Торгсин закрывается в семь часов. Папа пришел сегодня рано, около пяти, чтобы успеть в торгсин.
— Одевайся, — приказал он мне, — идем.
Мама тоже хотела пойти с нами, но папа не разрешил ей: он сказал, что мы как-нибудь без нее управимся. На лестнице, когда захлопнулась дверь, папа дал мне подержать часы, потому что ему неудобно было одновременно застегиваться и держать часы: на правой руке у папы не хватало трех пальцев — эти пальцы у него оторвало на гражданской войне.
Папа застегивался долго, и я слушал, сколько мне хотелось, как тикают часы. Эти часы тикают по-особенному — как будто колокольчики звенят.
— Тебе нравится? — спросил папа.
Я сказал, да, нравится; папа разрешил мне подержать часы еще немного, чтобы послушать тиканье.
Возле торгсина он вспомнил своего дедушку, моего прадеда, который оставил эти часы сыну, а тот уже ему. Я своего дедушки никогда не видел — он умер очень давно, в двадцать первом году, от тифа, — и мне удивительно, что у папы тоже был дедушка, которого он сам видел.
В торгсине, у окошечка, где принимали разные серебряные и золотые вещи, стояла очередь.
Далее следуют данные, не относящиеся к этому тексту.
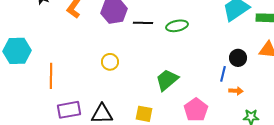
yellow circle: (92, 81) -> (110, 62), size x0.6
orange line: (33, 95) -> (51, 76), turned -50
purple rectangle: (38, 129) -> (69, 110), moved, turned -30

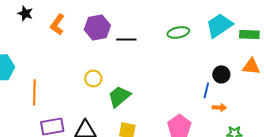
green ellipse: (177, 26) -> (178, 32), moved
green trapezoid: (167, 80) -> (119, 96), moved

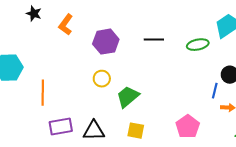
purple hexagon: (97, 27) -> (106, 42), moved
green ellipse: (178, 32) -> (198, 45), moved
black line: (126, 39) -> (154, 40), moved

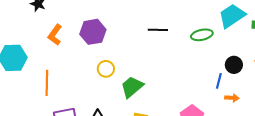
orange L-shape: (66, 25) -> (55, 35), moved
purple hexagon: (106, 42) -> (93, 32), moved

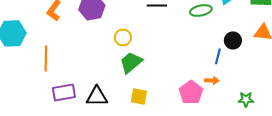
yellow circle: (106, 69) -> (123, 37), moved
orange arrow: (232, 98) -> (212, 80), moved

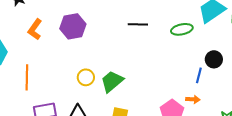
yellow circle: (123, 37) -> (86, 77), moved

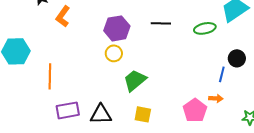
purple hexagon: (73, 26) -> (117, 28), moved
orange L-shape: (35, 29) -> (63, 16), moved
yellow circle: (86, 77) -> (114, 53), moved

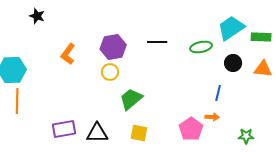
orange L-shape: (63, 16) -> (68, 54), moved
black circle: (237, 58) -> (233, 63), moved
orange line: (50, 76) -> (17, 101), moved

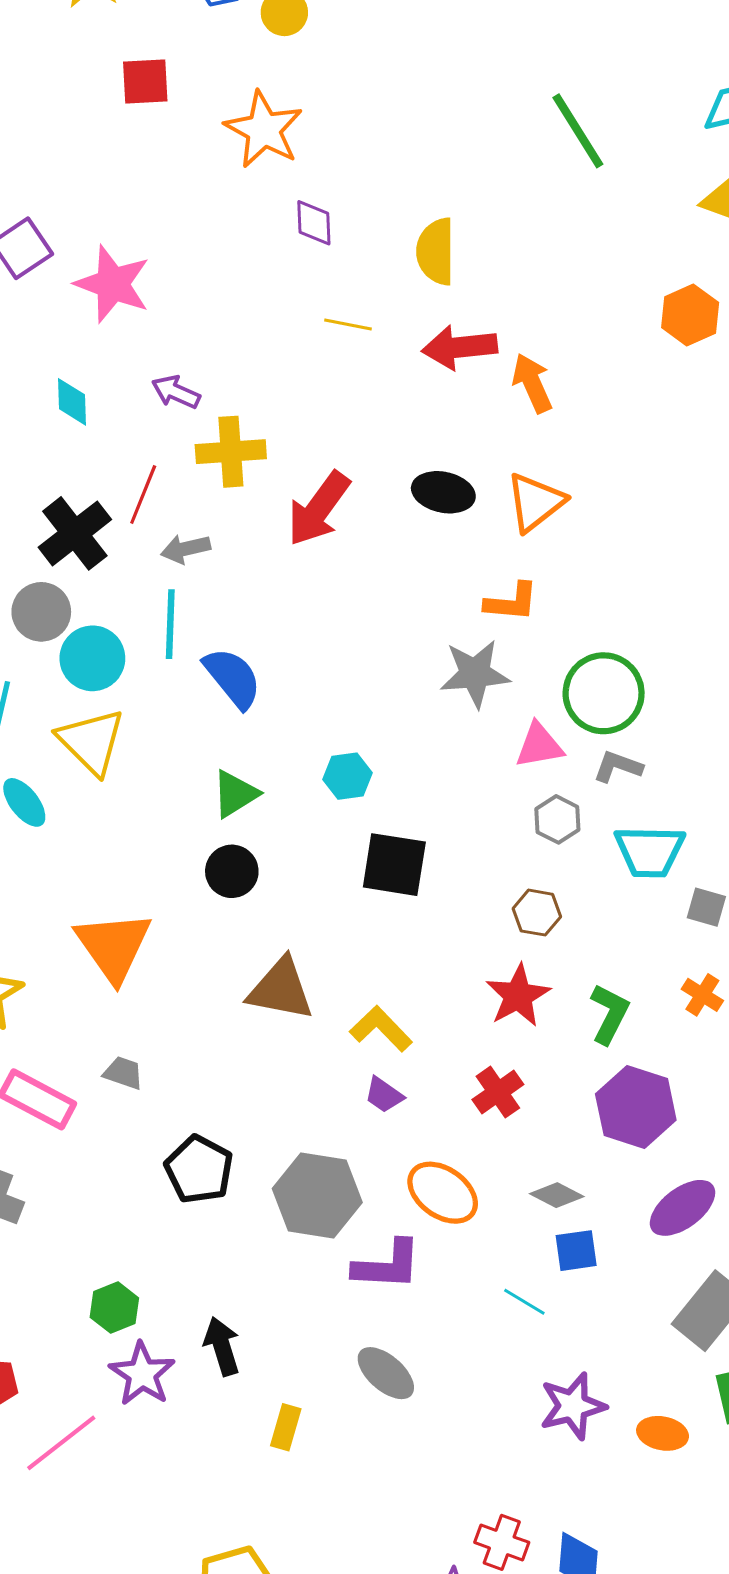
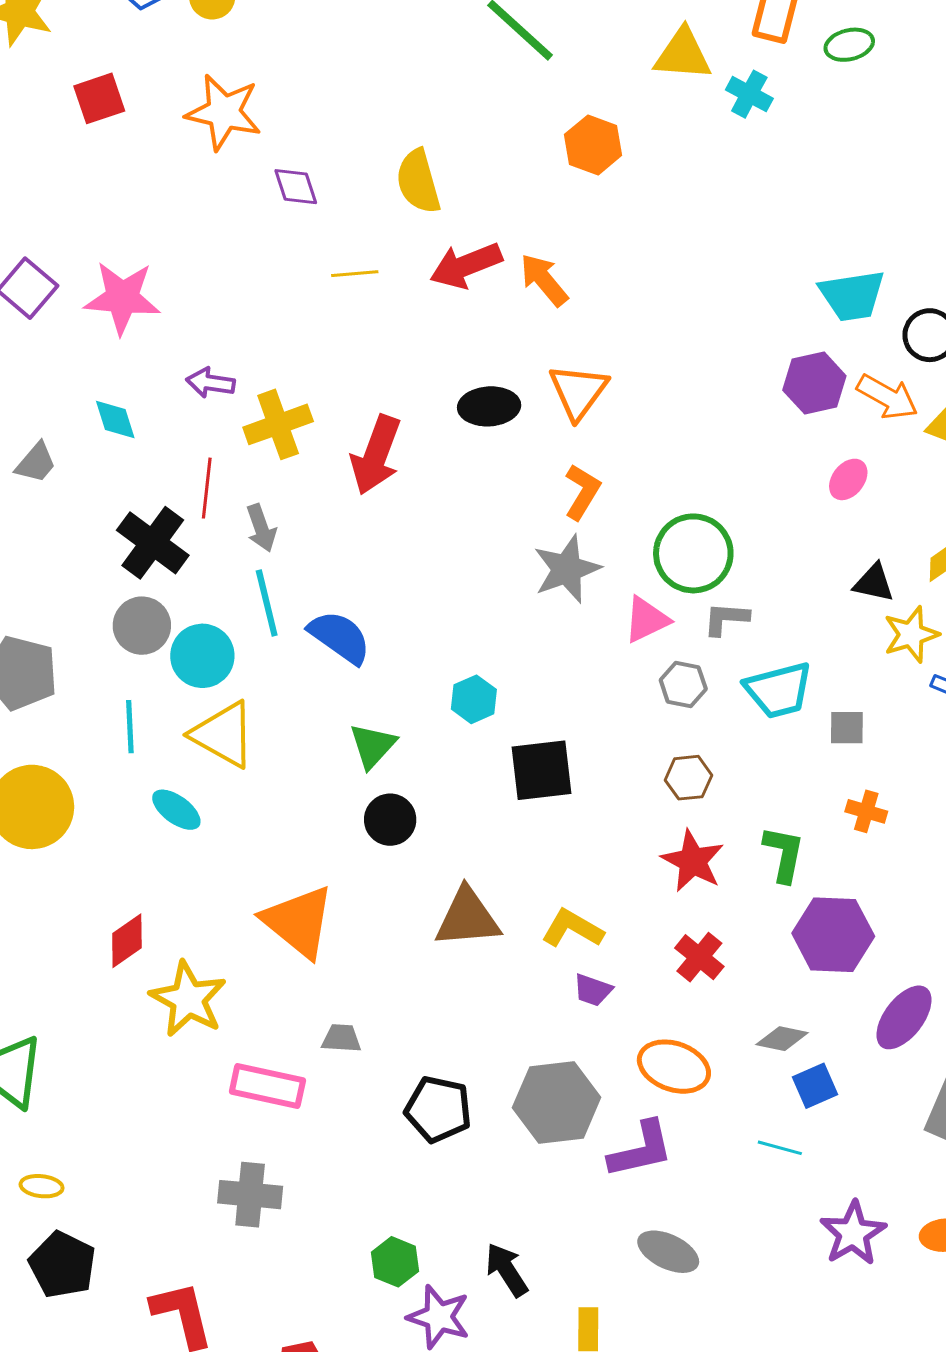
orange hexagon: (690, 315) -> (593, 145), moved
gray arrow: (186, 549) -> (261, 528), turned -81
orange L-shape: (511, 602) -> (582, 492), turned -48

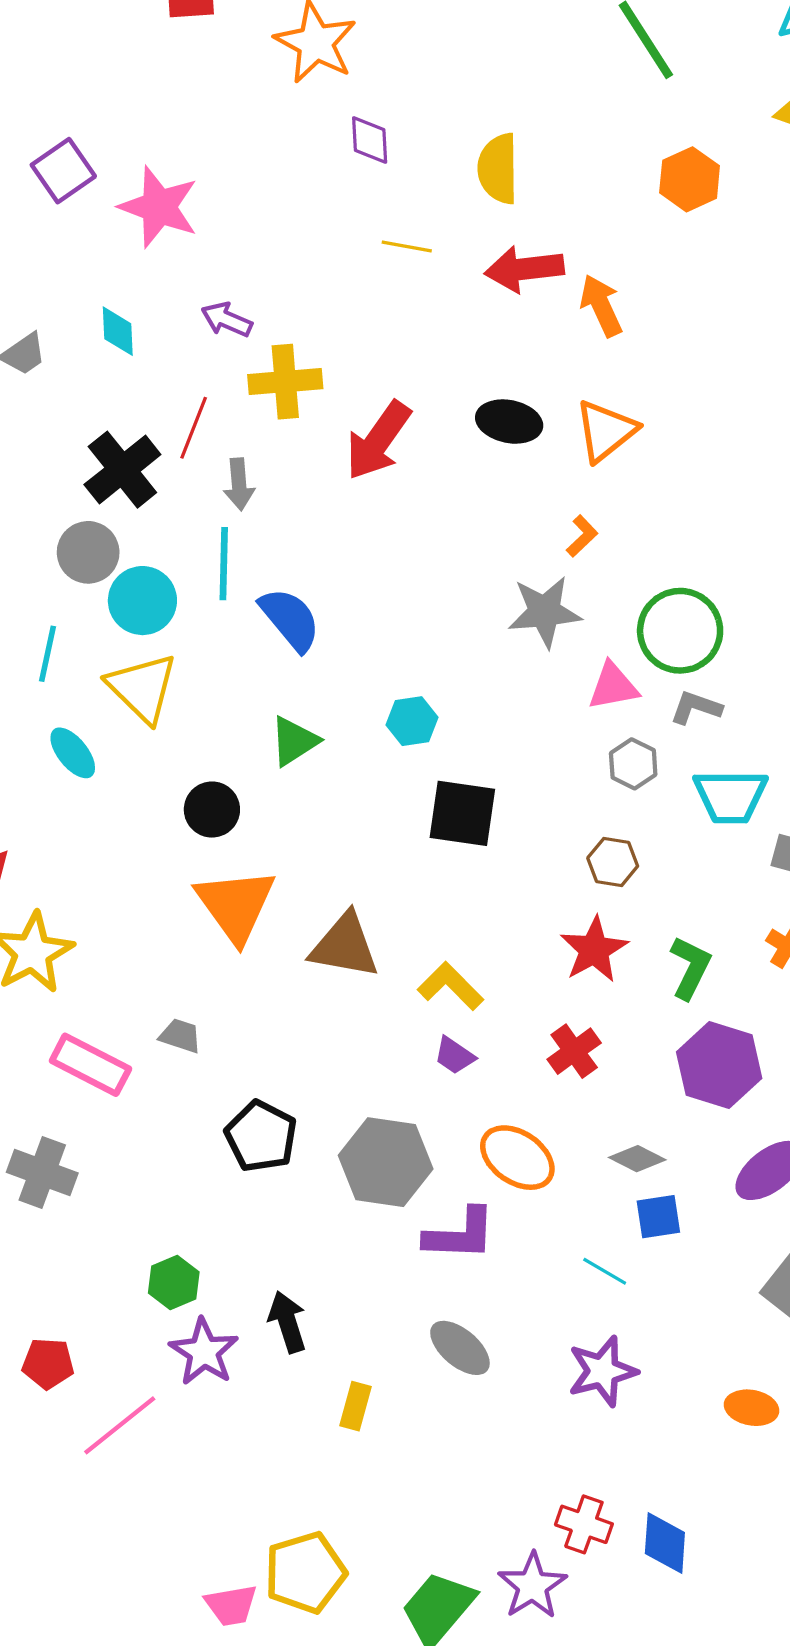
orange L-shape: (582, 492) -> (582, 536), size x0.7
black circle: (390, 820) -> (212, 810), moved
orange triangle: (298, 922) -> (236, 905), moved
purple star: (853, 1233) -> (602, 1371), moved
Люди сдавали ложечки, кольца, серьги, браслеты, и человек, которого называли оценщиком, взвешивал все эти предметы на весах, откладывал их в сторону, а взамен давал какие-то бумажки, не Вашингтоны, на которых был нарисован человек в парике, а другие, но на эти бумажки тоже можно было получить муку, масло или сахар.
Мы простояли недолго, полчаса, наверное, папа несколько раз вынимал часы и прикладывал к моему уху, чтобы я послушал, как они тикают. Я говорил ему, чтобы он тоже послушал, но он отвечал: "Не надо, я уже достаточно наслушался”.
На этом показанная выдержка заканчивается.